Survey of Local Industry
This part of the project aims to keep our feet firmly on the ground by:
- finding out what practical use is made of parallelism and distributed computing;
- locating applications that we could use as test vehicles for our systems;
- seeking commercial applications for such work.
We have had talks with three organisations - a health authority implementing an information system, a large nationalised manufacturing company, and a major manufacturer of office automation equipment. Our main findings have been that parallelism is, in practice, not something that the applications programmer is generally concerned with; and no concern about problems of implementing software system involving parallelism. As a result we feel that probably the area of real time embedded computer systems will be more fruitful.
Ease of Use Experiment
Which notation for describing interactions between parallel processes is the easiest to use?
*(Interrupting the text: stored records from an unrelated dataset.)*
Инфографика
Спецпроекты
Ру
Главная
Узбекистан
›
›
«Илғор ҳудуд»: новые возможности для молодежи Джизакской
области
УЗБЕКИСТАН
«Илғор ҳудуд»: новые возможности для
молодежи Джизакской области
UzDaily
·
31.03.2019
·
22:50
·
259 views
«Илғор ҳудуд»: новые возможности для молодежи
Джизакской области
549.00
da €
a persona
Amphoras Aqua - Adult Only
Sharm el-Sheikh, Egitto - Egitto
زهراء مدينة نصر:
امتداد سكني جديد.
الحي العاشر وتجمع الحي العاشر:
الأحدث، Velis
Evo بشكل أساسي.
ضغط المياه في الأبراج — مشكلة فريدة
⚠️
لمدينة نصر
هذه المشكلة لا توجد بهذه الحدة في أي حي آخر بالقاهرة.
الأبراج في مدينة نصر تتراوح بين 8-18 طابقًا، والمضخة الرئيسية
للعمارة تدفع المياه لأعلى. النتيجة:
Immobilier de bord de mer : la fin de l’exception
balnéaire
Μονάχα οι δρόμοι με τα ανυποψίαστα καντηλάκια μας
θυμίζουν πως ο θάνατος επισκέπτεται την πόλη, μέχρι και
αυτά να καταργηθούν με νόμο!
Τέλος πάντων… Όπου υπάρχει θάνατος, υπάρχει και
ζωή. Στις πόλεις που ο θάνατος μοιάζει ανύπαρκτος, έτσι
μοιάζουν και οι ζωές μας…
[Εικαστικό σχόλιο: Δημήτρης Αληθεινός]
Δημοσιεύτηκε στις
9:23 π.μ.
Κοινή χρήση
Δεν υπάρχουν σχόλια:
This is the question that this project seeks to answer using the methods of experimental psychology.
Typically an experiment involves a group of people who are split into two. One group is asked questions about program text. The time taken is recorded. The other group similarly examine a different program text and answer questions about it. The two programs solve the same problem but with different notations. The aim of the experiment is to measure ease of comprehension. Comprehension is chosen because it is considered vital for program design, debugging and maintenance. We plan to compare the two fundamental mechanisms - procedures and monitors.
Experimental design is at an advanced stage. Issues include the size of the subject population, their background, character of the problems, nature of the questions. A working paper is available. We plan to carry out a pilot experiment before the end of 1983 and a full experiment by June 1984. We are fortunate in having the collaboration of workers in the MRC/SSRC Social Psychology Group at Sheffield University (Thomas Green et al) who have considerable experience in experiments of this sort.
Version 1c of the Pascal Plus system (made available by Queens University, Belfast) has been implemented. A Fortran version of the Pascal Plus compiler (Pcode generator) has been written on the Polytechnics IBM 4341 enabling Pascal Plus programs to be developed on the mainframe. After compilation the resultant P-code can be downloaded to a Z80 based Ithaca microcomputer on which resides the interpreter part of the Pascal Plus system.
What remains to be done once we have uniprocessor implementation of the language working, is to reimplement relevant parts of the compiler and interpreter to enable actual multiprocessor execution (on several Ithacas connected by a Cambridge Ring, Econet and point to point lines) of Pascal Plus programs.
Conversion of the Edison kernel into Z80 assembler code is now at an advanced stage. The remaining conversion work to be done is in providing the input/output routines for the Z80 processor. The operating system is written in Edison and the Kernel has to be capable of interpreting this before running other programs. Thus, the first real live test will be execution of the operating system.